_Brano da leggere_

Di fatto, in Anathem la Terra, che pure ha il suo Iperuranio, altro non è che l’Iperuranio di Arbre (il suo Mondo Teorico Hylaeo, in termini arbriani), in una concezione che Stephenson definisce teoria dello Stoppino (Wick Argument) e in qualche modo s’ispira al concetto matematico del grafo aciclico orientato e all’interpretazione a molti mondi della meccanica quantistica avanzata da Hugh Everett III.

Le pagine che Stephenson dedica al dibattito scientifico e filosofico sull’argomento, le appendici in cui sviscera i fondamenti teorici del cosiddetto protismo, così come le dispute ideologiche tra teori di ispirazione halikaarniana (potremmo definirli gödeliani in termini terresti) e altri di ispirazione prociana (fenomenologi alla Husserl, linguisti alla Wittgenstein o matematici alla Hilbert, per mantenere la traccia delle correlazioni tra dominio causale arbriano e terrestre), sono ricche di suggestioni. Ma se proprio vogliamo trovare il classico pelo nell’uovo, un aspetto che mi pare Stephenson abbia trascurato è proprio quello economico.

Gli arbriani hanno denaro, ma in considerazione anche della contrapposizione tra il mondo intramuros (le comunità monastiche ritiratesi in mat e concenti, che fungono un po’ da capsule del tempo e da incubatori di idee, e si aprono all’esterno solo a intervalli cadenzati di uno, dieci, cento o addirittura mille anni) ed extramuros (il mondo secolare fuori dalle mura dei mat, che va avanti normalmente), sarebbe stato interessante sottolineare qualche differenza rispetto al regime capitalista terrestre, magari anche in relazione alle considerazioni di Le Goff sulle radici della civiltà capitalistica occidentale esposte in apertura.

_Dati dell'esercizio_
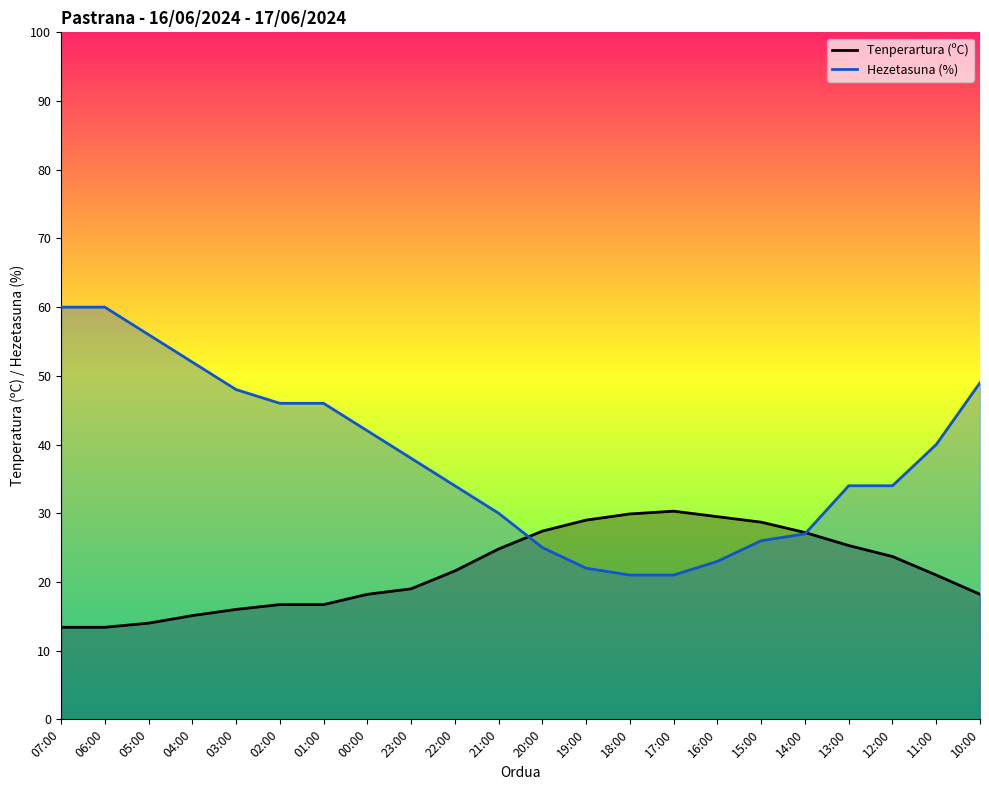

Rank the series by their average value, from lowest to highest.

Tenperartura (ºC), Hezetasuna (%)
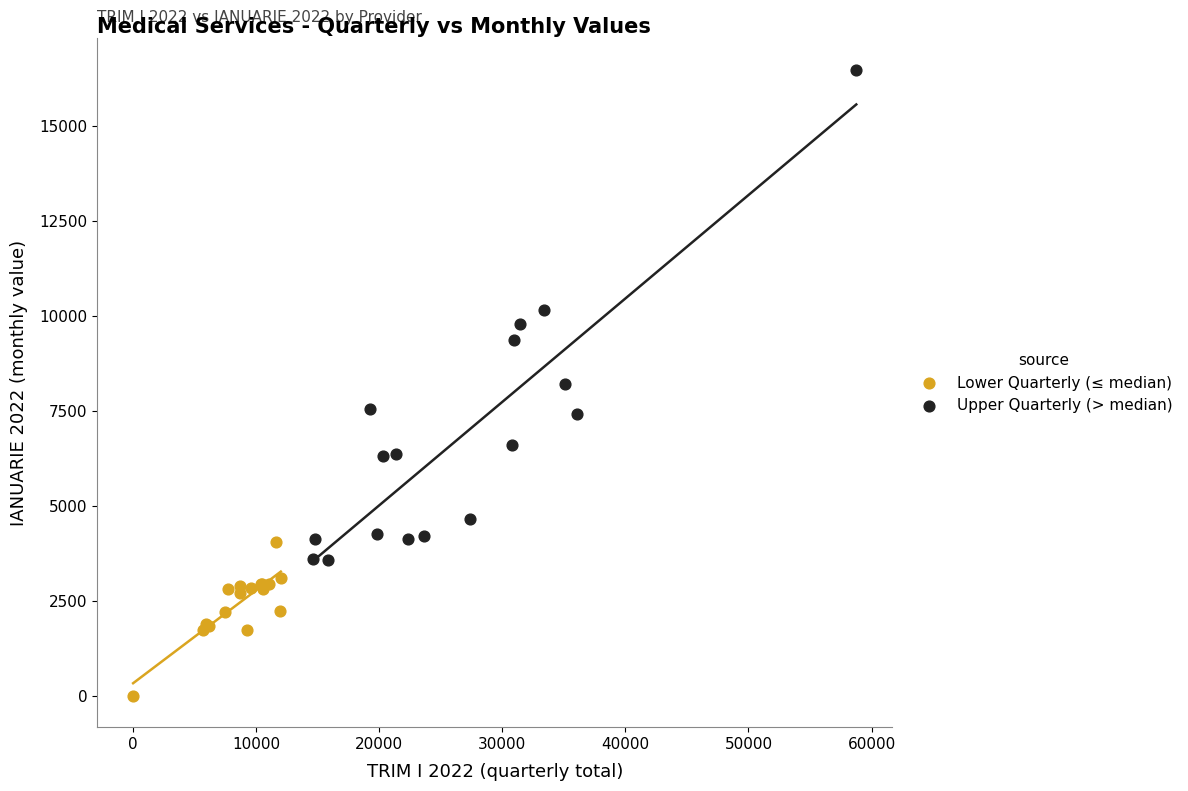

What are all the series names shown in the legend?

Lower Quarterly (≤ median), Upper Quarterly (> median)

_Istruzioni del compito_
Prosegui il brano su Anathem, riprendendo subito dopo la sua ultima frase.

_Risultato del compito_
3. Orologi millenari

Anche perché, come Stephenson riconosce nei ringraziamenti, una delle fonti di ispirazione di Anathem è stato il progetto del Millennium Clock della Long Now Foundation, ora sopravanzato dall’ancor più ambizioso 10.000 Year Clock, che nasce dall’idea di Danny Hillis di realizzare un orologio in grado di misurare il tempo per mille anni (obiettivo adesso aumentato a diecimila) senza nessuno a occuparsi della sua manutenzione, producendo di tanto in tanto una melodia senza mai ripetersi per tutta la durata dei mille (e ora diecimila) anni.

L’obiettivo di Hillis è ben riassunto in questa affermazione:

I want to build a clock that ticks once a year. The century hand advances once every 100 years, and the cuckoo comes out on the millennium. I want the cuckoo to come out every millennium for the next 10,000 years.

Stephenson riprende quest’idea, a cui era stato chiamato da Hillis a fornire il proprio apporto, proprio in Anathem, dove gli avout dei mat, come il protagonista fraa Erasmas, sono invece dedicati a eseguire periodicamente un cerimoniale proprio per far suonare le note sul gigantesco orologio (alto centocinquanta metri) del loro Mynster (vale a dire l’edificio centrale del concento di Saunt Edhar, che funge appunto da orologio e da punto di incontro per i diversi ordini che vi risiedono).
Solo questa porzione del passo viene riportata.